Collaborating to Capture Community Resilience

By Stephanie Cariaga, Jerica Coffey

The Friday before school started, as we sat through professional development, a colleague passed around a note: A student had been murdered. Devastated, we waited for the principal to acknowledge that a member of our community had been lost to the violence that is part of living and teaching in the Watts area of Los Angeles. That moment never came. In fact, when one of us set up a memorial in the back of our classroom, we were told not to—it would be too traumatic for students, who needed to “focus on school.”

We asked the principal why he chose not to address our loss. He said there was no time for grieving—500 students were depending on us to be “ready” on Monday.

But what does it mean to prepare our students for “college, leadership, and life” (our district’s slogan) when the majority, all African American and Latina/o, are living without food security, healthcare, decent housing, or safe streets? How do we acknowledge our students’ struggles? How do we use those struggles as teaching tools to help our students see their individual and collective strength, and to work towards a more just world?

As a Chicana and a Pinay English teacher, we each went into teaching because of the promise education represents in our communities’ struggles for self-determination. What we didn’t envision were the ways that poverty would manifest in our classrooms and, even worse, the ways our school would blatantly ignore our students’ pressing needs.

We realized we needed to create a counter-space to help students unravel the layers of pain and oppression that keep them from realizing their individual and collective potential. Knowing we would never get the support we needed for this kind of teaching from our district, we created a study group to read about other educators’ visions of justice-oriented teaching, to discuss our ideas for new curriculum, and to evaluate as we went along.

> **Dataset records**
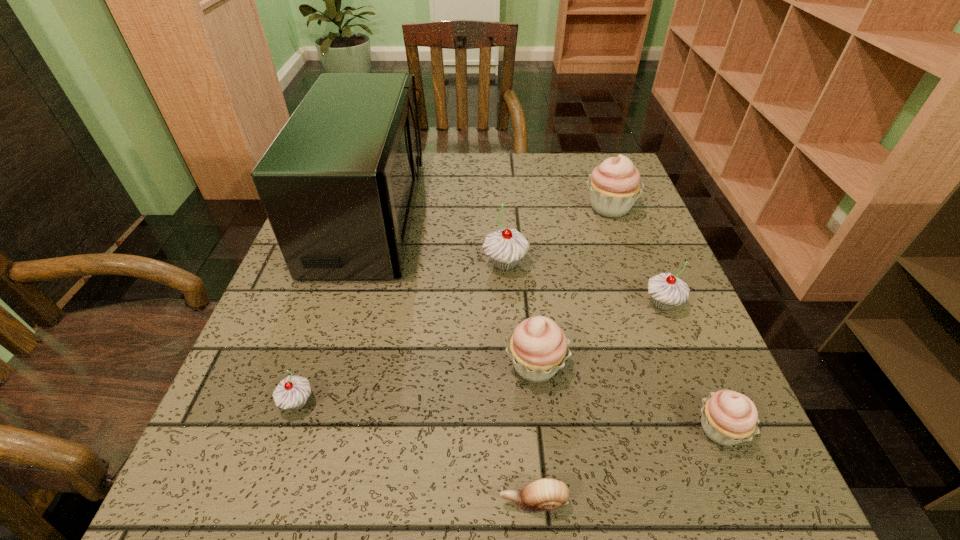
What are the coordinates of `object located at the far left corner` in the screenshot? It's located at (338, 184).

Find the location of a particular element. object at the far right corner is located at coordinates (614, 185).

The image size is (960, 540). In order to click on free space at the far edge of the desktop in this screenshot , I will do `click(486, 166)`.

Locate an element on the screen. This screenshot has height=540, width=960. free point at the left edge is located at coordinates (287, 287).

Where is `free space at the right edge`? This screenshot has height=540, width=960. free space at the right edge is located at coordinates (693, 359).

Image resolution: width=960 pixels, height=540 pixels. In the image, there is a desktop. In order to click on free space at the near left corner in this screenshot , I will do `click(228, 477)`.

Identify the location of free region at the far right corner. Image resolution: width=960 pixels, height=540 pixels. click(591, 168).

Image resolution: width=960 pixels, height=540 pixels. Identify the location of vacant space at the near right corner of the desktop. (691, 468).

Where is `blank region between the second smallest pink cupcake and the third farthest cupcake`? This screenshot has width=960, height=540. blank region between the second smallest pink cupcake and the third farthest cupcake is located at coordinates pyautogui.click(x=599, y=335).

At what (x,y) coordinates should I click in order to perform the action: click on free spot between the nearest gray cupcake and the second farthest pink cupcake. Please return your answer as a coordinate pair (x, y). Looking at the image, I should click on (417, 384).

> **Written instruction**
Echo the passage of the community resilience article from "We realized we" up to and including "we went along.".

> **The response**
We realized we needed to create a counter-space to help students unravel the layers of pain and oppression that keep them from realizing their individual and collective potential. Knowing we would never get the support we needed for this kind of teaching from our district, we created a study group to read about other educators’ visions of justice-oriented teaching, to discuss our ideas for new curriculum, and to evaluate as we went along.